### What you are asked to do
What is needed is an exact reproduction of the lines in the records below, starting at the line with "Hamburguesas por Venezuela" and ending at the line with "insgesamt in Frage.", both included, and nothing else; pictures stay out.
+++++
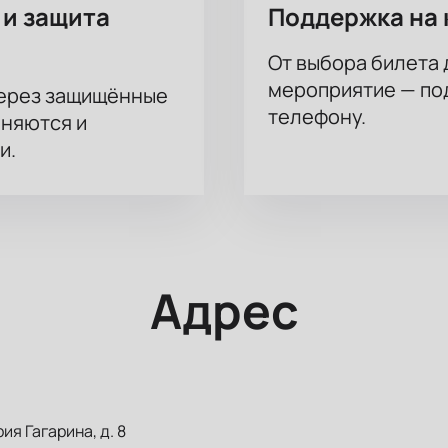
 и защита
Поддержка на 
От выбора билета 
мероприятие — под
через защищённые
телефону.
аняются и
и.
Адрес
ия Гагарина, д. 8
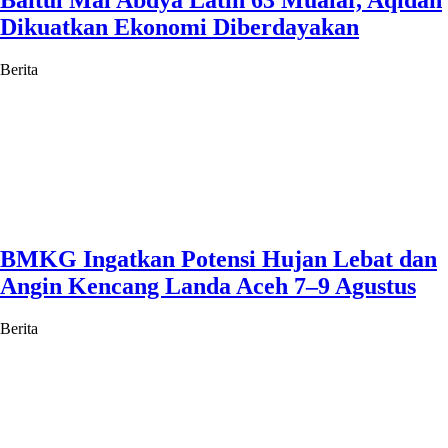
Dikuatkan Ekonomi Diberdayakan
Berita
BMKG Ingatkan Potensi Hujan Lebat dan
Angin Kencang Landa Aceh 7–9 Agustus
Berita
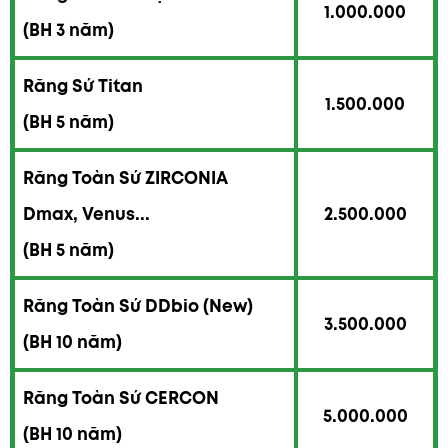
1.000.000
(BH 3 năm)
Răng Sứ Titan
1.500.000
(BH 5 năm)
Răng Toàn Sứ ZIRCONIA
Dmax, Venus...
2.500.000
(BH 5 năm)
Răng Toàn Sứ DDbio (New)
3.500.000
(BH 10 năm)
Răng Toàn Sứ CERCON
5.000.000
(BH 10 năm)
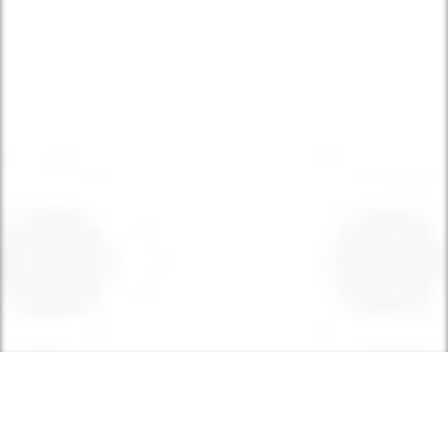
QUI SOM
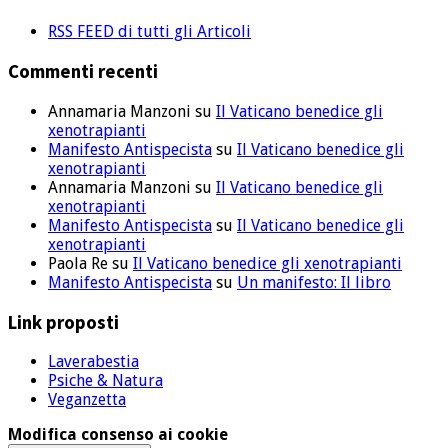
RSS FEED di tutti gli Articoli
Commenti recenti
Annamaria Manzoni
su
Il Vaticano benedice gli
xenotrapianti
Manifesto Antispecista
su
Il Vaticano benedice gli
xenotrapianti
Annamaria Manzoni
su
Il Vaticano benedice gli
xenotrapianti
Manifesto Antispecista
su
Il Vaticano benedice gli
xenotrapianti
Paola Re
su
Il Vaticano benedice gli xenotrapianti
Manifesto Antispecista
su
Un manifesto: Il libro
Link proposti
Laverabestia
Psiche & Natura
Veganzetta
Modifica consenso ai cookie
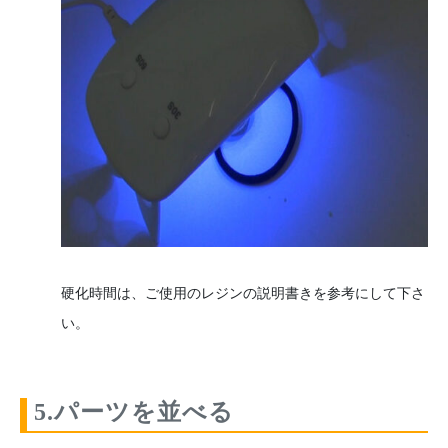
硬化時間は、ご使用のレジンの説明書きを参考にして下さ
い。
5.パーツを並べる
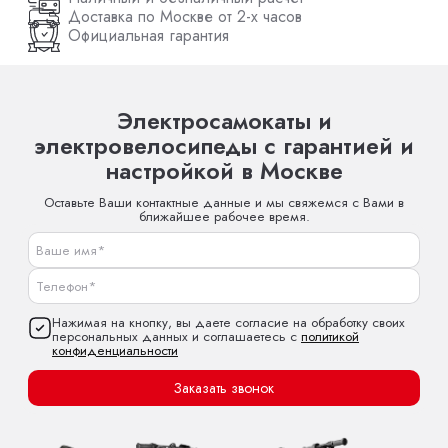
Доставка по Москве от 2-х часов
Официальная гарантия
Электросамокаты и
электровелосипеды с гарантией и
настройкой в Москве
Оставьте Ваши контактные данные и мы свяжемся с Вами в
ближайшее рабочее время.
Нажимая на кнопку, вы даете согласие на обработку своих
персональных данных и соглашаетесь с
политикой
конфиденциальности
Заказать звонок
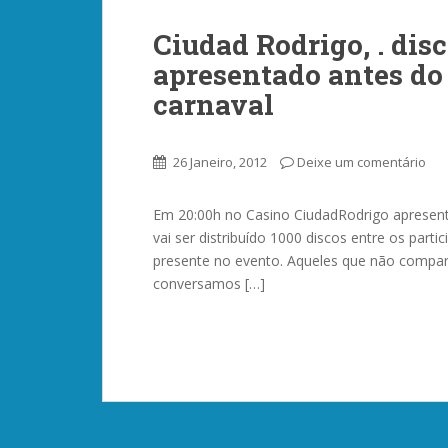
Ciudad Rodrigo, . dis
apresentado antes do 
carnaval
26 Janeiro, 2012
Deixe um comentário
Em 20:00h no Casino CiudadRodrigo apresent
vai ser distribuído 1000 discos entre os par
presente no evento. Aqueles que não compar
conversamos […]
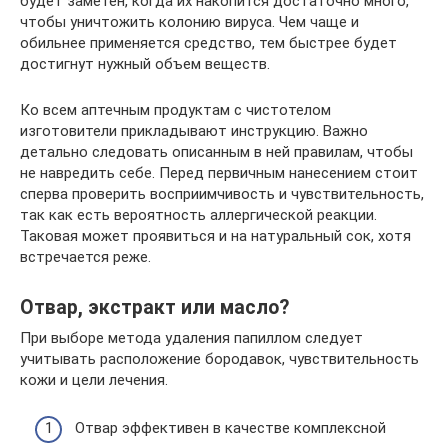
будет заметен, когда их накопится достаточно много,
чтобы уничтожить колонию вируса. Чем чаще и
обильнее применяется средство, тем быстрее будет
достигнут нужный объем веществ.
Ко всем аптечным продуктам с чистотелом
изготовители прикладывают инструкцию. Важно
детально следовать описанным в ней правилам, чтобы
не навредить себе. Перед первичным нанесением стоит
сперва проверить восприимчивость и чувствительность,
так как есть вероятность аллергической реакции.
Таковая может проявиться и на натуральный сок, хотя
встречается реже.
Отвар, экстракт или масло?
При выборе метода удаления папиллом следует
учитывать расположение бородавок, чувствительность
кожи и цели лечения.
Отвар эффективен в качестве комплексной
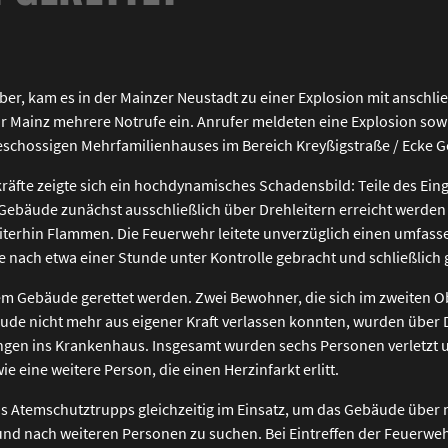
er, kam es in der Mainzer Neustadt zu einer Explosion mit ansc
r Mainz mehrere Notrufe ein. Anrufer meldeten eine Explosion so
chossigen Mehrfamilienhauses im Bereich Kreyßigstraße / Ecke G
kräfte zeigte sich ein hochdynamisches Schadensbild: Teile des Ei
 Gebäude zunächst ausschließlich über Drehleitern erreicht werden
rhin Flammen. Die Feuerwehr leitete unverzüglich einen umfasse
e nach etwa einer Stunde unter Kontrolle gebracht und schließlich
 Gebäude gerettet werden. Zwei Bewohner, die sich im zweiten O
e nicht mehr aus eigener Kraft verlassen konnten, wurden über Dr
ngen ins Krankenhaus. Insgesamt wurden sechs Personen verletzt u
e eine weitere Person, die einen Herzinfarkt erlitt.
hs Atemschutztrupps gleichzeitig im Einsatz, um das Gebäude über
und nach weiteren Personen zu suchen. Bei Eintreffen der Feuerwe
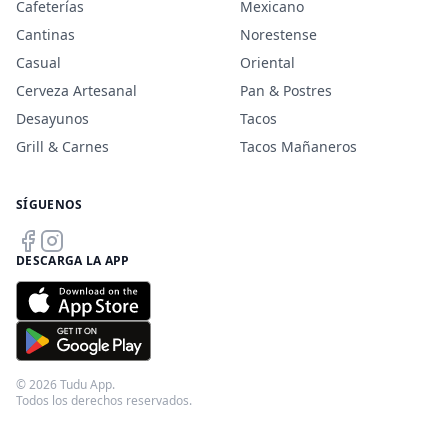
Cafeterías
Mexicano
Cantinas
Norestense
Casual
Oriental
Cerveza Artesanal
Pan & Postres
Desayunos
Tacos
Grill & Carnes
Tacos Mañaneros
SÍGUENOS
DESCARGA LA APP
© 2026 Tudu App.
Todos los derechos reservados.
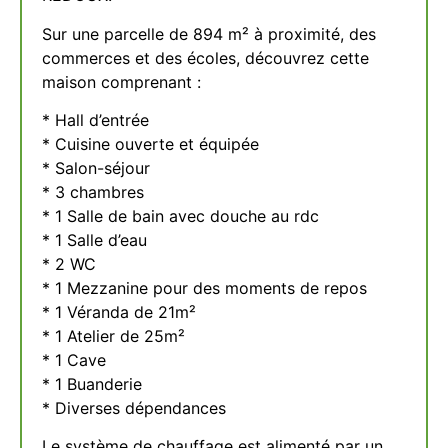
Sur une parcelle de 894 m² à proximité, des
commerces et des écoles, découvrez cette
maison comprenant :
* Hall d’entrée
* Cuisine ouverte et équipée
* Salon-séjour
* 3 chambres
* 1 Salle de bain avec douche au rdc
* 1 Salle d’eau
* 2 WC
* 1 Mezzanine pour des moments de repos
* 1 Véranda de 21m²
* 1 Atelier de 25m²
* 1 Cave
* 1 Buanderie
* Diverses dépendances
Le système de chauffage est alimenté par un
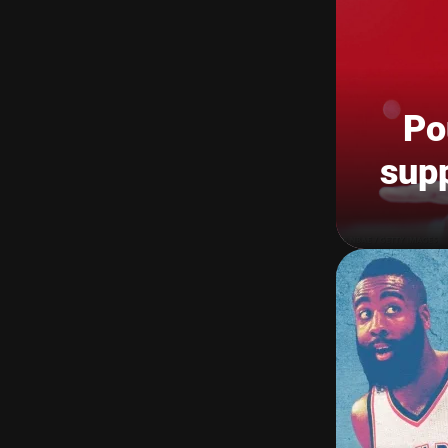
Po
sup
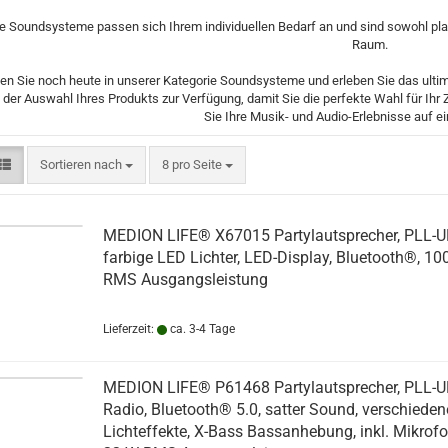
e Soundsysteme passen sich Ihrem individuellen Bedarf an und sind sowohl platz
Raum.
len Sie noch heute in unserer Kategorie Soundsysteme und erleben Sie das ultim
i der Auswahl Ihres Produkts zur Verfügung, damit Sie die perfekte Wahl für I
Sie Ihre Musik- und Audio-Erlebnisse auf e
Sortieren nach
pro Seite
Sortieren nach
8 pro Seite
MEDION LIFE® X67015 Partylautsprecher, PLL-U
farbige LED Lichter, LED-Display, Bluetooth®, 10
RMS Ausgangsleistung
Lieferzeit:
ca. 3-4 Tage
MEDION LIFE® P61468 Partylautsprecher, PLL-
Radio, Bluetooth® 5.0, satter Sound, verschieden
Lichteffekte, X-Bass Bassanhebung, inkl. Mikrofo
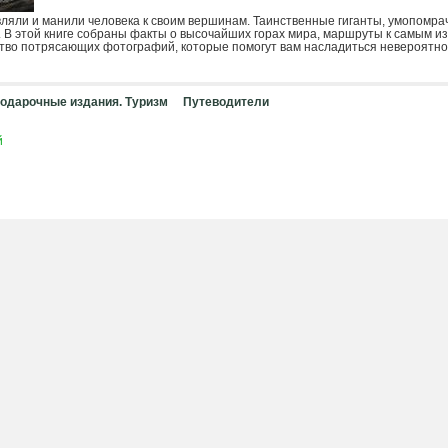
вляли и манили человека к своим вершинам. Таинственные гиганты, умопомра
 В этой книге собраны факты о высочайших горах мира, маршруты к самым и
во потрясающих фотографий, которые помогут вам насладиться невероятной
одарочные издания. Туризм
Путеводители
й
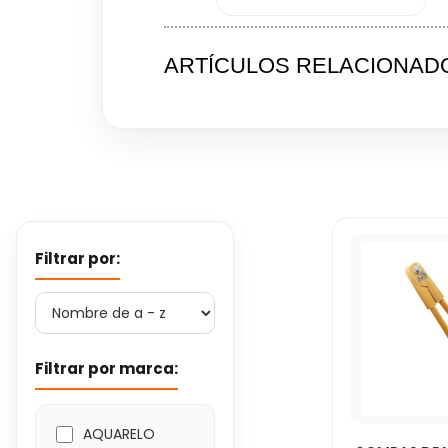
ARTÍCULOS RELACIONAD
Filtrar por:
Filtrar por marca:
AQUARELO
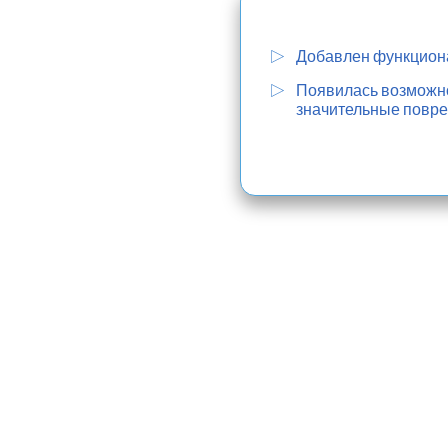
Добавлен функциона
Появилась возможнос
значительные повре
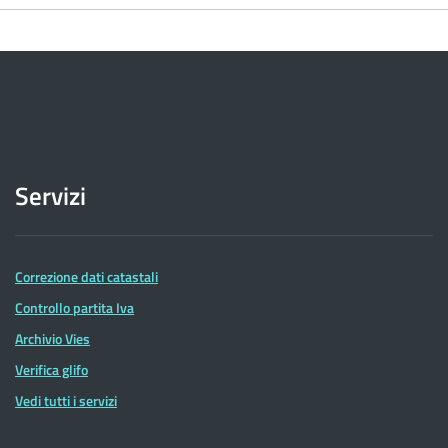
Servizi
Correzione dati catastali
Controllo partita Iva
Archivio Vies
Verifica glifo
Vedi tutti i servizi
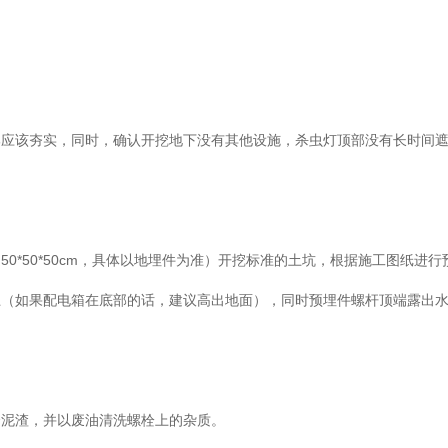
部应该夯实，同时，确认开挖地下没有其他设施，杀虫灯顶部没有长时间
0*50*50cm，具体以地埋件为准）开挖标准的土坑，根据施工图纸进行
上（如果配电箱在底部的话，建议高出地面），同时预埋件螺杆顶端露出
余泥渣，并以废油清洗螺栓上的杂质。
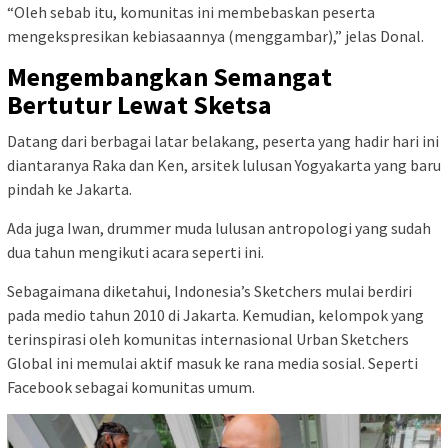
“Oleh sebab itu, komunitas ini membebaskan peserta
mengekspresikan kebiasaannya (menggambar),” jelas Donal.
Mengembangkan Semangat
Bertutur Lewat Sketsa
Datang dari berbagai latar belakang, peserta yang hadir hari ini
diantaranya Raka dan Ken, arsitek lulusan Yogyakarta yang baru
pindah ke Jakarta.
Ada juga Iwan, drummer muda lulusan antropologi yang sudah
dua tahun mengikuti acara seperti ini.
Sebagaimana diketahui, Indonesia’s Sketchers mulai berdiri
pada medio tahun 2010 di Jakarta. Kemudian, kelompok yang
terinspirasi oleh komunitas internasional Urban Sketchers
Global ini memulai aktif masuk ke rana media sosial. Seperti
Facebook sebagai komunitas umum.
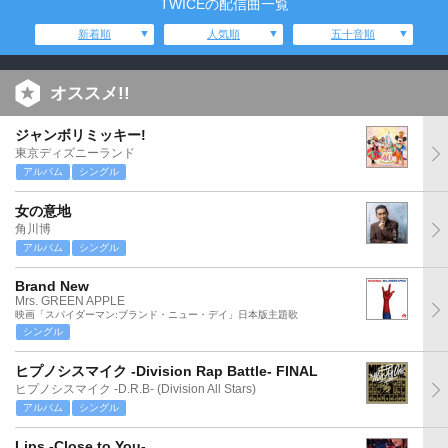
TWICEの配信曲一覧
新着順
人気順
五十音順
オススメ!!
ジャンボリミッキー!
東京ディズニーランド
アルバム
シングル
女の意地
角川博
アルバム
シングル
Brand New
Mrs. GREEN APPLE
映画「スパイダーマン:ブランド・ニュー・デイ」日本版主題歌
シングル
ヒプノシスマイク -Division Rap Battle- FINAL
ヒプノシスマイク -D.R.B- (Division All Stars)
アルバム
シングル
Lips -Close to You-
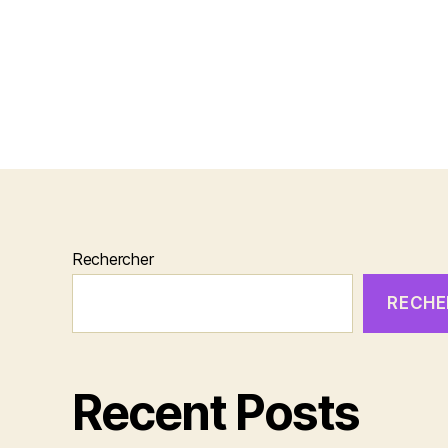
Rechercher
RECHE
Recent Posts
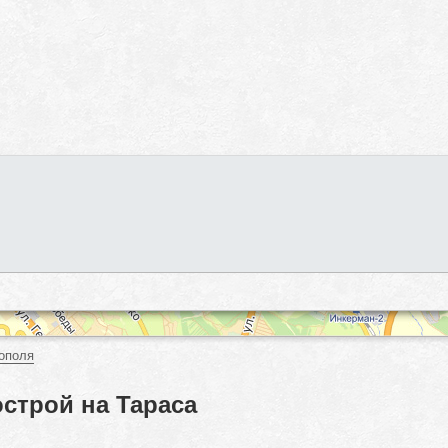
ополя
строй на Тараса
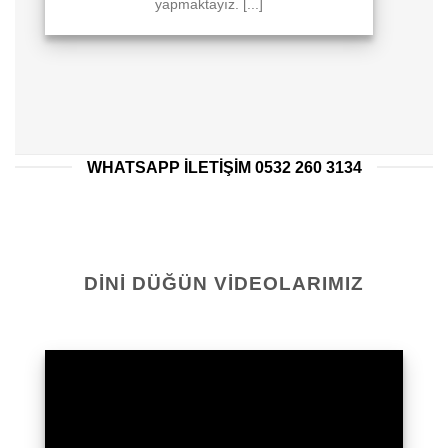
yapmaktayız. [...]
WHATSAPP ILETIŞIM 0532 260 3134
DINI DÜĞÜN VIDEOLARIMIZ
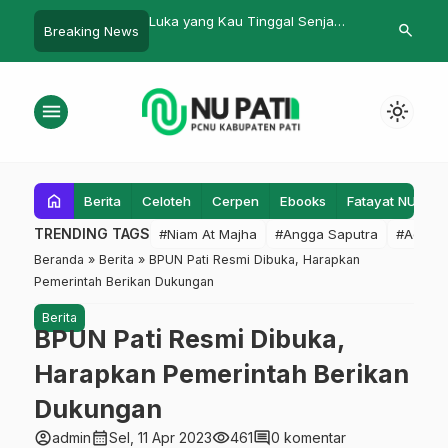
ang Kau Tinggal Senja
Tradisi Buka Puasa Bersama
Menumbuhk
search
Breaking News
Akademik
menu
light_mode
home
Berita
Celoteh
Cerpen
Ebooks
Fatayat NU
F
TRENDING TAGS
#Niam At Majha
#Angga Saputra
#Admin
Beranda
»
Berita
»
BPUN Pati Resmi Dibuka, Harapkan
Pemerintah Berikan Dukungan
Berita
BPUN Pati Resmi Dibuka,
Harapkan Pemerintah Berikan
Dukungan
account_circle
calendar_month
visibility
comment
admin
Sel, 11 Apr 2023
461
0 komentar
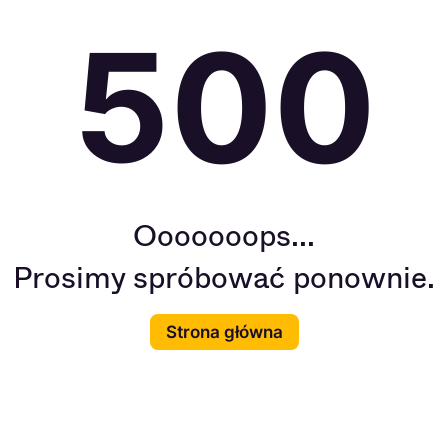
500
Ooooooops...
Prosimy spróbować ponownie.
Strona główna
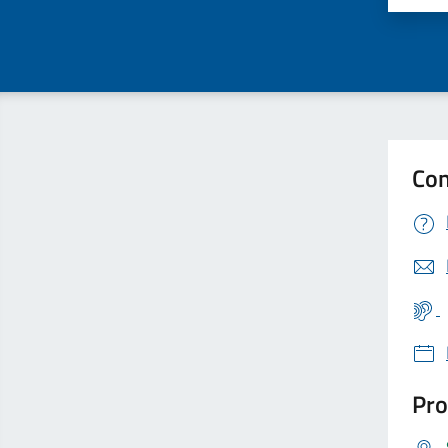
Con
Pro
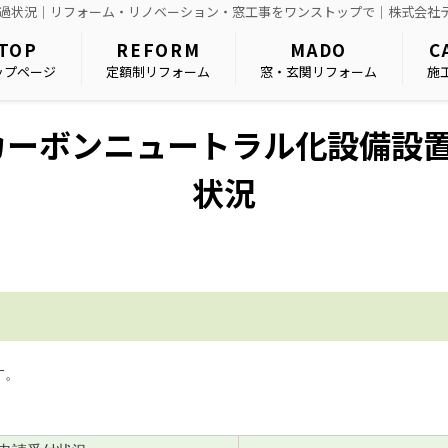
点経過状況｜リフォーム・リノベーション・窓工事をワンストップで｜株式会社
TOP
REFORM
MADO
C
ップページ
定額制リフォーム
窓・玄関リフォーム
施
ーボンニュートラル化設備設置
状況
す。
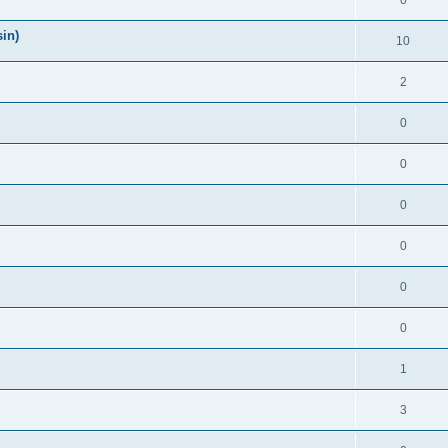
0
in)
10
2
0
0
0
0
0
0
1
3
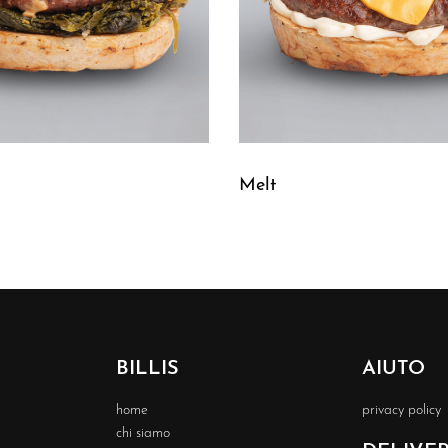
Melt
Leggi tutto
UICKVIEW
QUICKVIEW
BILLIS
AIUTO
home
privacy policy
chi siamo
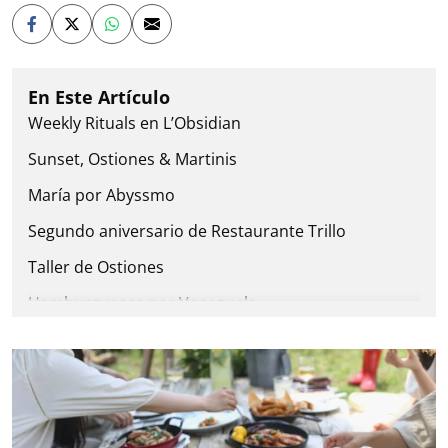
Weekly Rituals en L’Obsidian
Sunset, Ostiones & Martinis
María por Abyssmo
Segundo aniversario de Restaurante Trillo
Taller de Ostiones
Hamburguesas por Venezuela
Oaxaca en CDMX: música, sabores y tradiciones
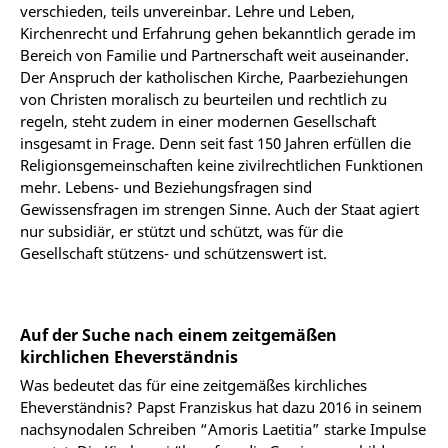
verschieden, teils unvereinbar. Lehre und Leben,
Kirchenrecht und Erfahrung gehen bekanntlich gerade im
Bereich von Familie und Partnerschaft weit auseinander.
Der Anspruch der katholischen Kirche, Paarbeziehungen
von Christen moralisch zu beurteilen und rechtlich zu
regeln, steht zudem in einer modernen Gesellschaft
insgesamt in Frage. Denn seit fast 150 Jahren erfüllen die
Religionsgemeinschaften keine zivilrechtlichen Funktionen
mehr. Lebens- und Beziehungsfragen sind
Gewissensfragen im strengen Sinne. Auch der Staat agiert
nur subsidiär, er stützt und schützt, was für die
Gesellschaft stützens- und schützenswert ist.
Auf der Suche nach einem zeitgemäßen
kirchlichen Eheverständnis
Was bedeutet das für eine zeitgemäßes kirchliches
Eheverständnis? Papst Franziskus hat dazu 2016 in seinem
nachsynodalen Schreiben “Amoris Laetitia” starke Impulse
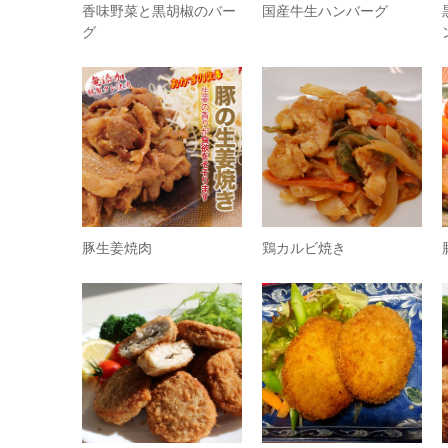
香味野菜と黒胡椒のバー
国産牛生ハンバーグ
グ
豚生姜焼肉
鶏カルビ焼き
+++++
### Result
Hamburguesas por Venezuela
Oaxaca en CDMX: música, sabores y tradiciones
verschieden, teils unvereinbar. Lehre und Leben,
Kirchenrecht und Erfahrung gehen bekanntlich gerade im
Bereich von Familie und Partnerschaft weit auseinander.
Der Anspruch der katholischen Kirche, Paarbeziehungen
von Christen moralisch zu beurteilen und rechtlich zu
regeln, steht zudem in einer modernen Gesellschaft
insgesamt in Frage. Denn seit fast 150 Jahren erfüllen die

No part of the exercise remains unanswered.